In this section, the results of our experiment are discussed. Fig.1 depicts the mean average of classifier’s performance with respect to AUC value. Random forest (RF) has shown the best performance, followed by extreme gradient boosted machine (xgboost), and C50. Surprisingly, the worst algorithm goes to gradient boosted machine (GBM). Among single classifiers, C50 denotes the most effective algorithms for web phishing detection, followed by credal decision tree (C-DT) and CART. In addition, the results indicate that in the group of ensemble learners, RF outperforms xgboost and there is a notable performance gap between xgboost and GBM as well.

Some classifiers have no performance differences regardless of resampling strategies used, i.e.xgboost, GBM, and RF, whilst other classifiers, i.e. rotation forest (RoF) and C-DT show their performance variability with reference to resampling approaches. In addition, performance result of each classifier ensemble with respect to standard cross-validation technique, i.e. 10fold cross-validation (10f) is presented in Fig.2.

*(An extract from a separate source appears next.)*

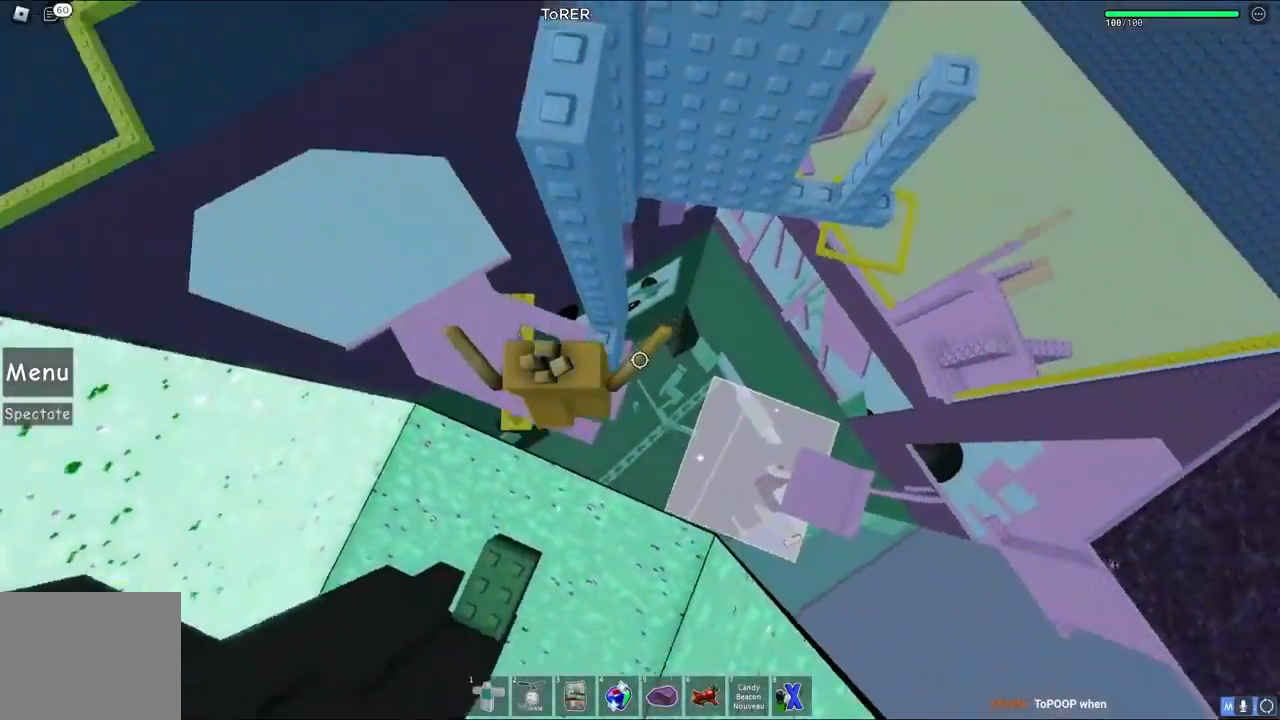
{"keys": ["d", "space"], "events": [[183, "w", "up"], [350, "d", "down"], [483, "space", "down"]]}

It is obvious that the top performer among ensemble algorithms is RF, whilst GBM have performed worse in phishing web detection. In order to provide an ample comparative study, the performance differences of all classifiers are subsequently benchmarked using statistical test. First of all, the result of Friedman test is shown in Table 1. The Friedman test indicates that there exist a highly significant (p < 2.2E-16) difference among classifiers regardless of resampling approaches used. Since Friedman test points out the significance of these results, it is worthwhile to conduct Nemenyi post-hoc test. The results of the post-hoc test at each resampling approach are visually represented with critical difference (CD) diagram as shown in Figure 3-6. We are interested to use significant level α=0.01.

Resampling approaches | Chi-squared | p-value |
---|---|---|

2x10f | 111.73 | < 2.2E-16 |

4x5f | 112.74 | < 2.2E-16 |

20xho | 116.96 | < 2.2E-16 |

20xboot | 117.43 | < 2.2E-16 |

The comparison of the groups of classifiers against each other are described in Fig.3-6. The groups of classifiers that are not significantly different with other groups are connected with the straight line, whilst the top line indicates the interval of the Friedman CD’s value. The graphs indicate that the performance of RF, xgboost, and C50 are not significantly different regardless the validation methods used. In addition, the Friedman test reveals that GBM performs significantly worse than RF and xgboost, which seems to possess equivalent AUC value in all resampling approaches. Furthermore, CART and RoF share equivalent performance in terms of 4x5f and 20xho approaches.

## VI. CONCLUSION

This paper provided a comparative study of classifier ensembles for phishing web detection. A number of ensembles algorithms and single classification algorithms were included in the experiment. Their detection performance were evaluated using AUC value with respect to different resampling approaches. The experimental results revealed that random forest was superior to other ensembles, i.e. xgboost, rotation forest and GBM and to single classifiers, i.e. C50, C-DT, and CART. Further study should include other web phishing data set in order to provide a more comprehensive benchmark.